CNIO researchers are involved in the analysis of genotyping and copy-number data from more than 1000 bladder cancer cases and more than 1000 controls assayed with Illumina 1M arrays . The data coming from 18 hospitals located in five areas in Spain was generated in collaboration with the Core Genotyping Facility of the National Cancer Institute (NCI, USA) coordinated by Stephen Chanock. Click here for a description of the project and some examples of analysis with lower density data.
Researcher from these groups, are actively using vader cluster for high memory-consuming statistical computations, like pararllel survival analysis models and logistic regressions for 1 million markers and 2000 samples, genotype imputation, or copy number variants (CNV) detection algorithms based on hidden markov models (among other methods).

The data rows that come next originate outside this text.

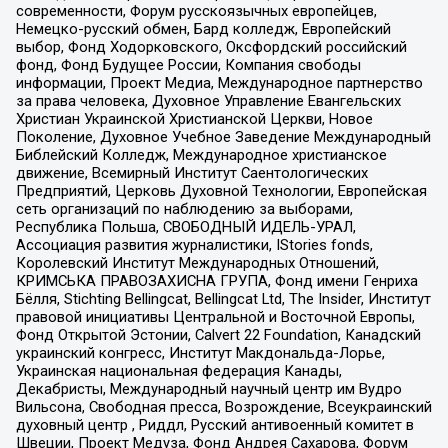
современности, Форум русскоязычных европейцев,
Немецко-русский обмен, Бард колледж, Европейский
выбор, Фонд Ходорковского, Оксфордский российский
фонд, Фонд Будущее России, Компания свободы
информации, Проект Медиа, Международное партнерство
за права человека, Духовное Управление Евангельских
Христиан Украинской Христианской Церкви, Новое
Поколение, Духовное Учебное Заведение Международный
Библейский Колледж, Международное христианское
движение, Всемирный Институт Саентологических
Предприятий, Церковь Духовной Технологии, Европейская
сеть организаций по наблюдению за выборами,
Республика Польша, СВОБОДНЫЙ ИДЕЛЬ-УРАЛ,
Ассоциация развития журналистики, IStories fonds,
Королевский Институт Международных Отношений,
КРИМСЬКА ПРАВОЗАХИСНА ГРУПА, Фонд имени Генриха
Бёлля, Stichting Bellingcat, Bellingcat Ltd, The Insider, Институт
правовой инициативы Центральной и Восточной Европы,
Фонд Открытой Эстонии, Calvert 22 Foundation, Канадский
украинский конгресс, Институт Макдональда-Лорье,
Украинская национальная федерация Канады,
Декабристы, Международный научный центр им Вудро
Вильсона, Свободная пресса, Возрождение, Всеукраинский
духовный центр , Риддл, Русский антивоенный комитет в
Швеции, Проект Медуза, Фонд Андрея Сахарова, Форум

Software on vader for this project:
R: R is `GNU S', a freely available language and environment for statistical computing and graphics which provides a wide variety of statistical and graphical techniques: linear and nonlinear modelling, statistical tests, time series analysis, classification, clustering, etc
PennCNV : PennCNV implements a hidden Markov model (HMM) that integrates multiple sources of information to infer CNV calls for individual genotyped samples. It differs form segmentation-based algorithm in that it considered SNP allelic ratio distribution as well as other factors, in addition to signal intensity alone. In addition, PennCNV can optionally utilize family information to generate family-based CNV calls by several different algorithms. Furthermore, PennCNV can generate CNV calls given a specific set of candidate CNV regions, through a validation-calling algorithm.
BEAGLE : BEAGLE is a state of the art software package for analysis of large-scale genetic data sets with hundreds of thousands of markers genotyped on thousands of samples. BEAGLE can :
IMPUTE : IMPUTE is a program for estimating ("imputing") unobserved genotypes in SNP association studies. The program is designed to work seamlessly with the output of the genotype calling program CHIAMO and the population genetic simulator HAPGEN, and it produces output that can be analyzed using the program SNPTEST.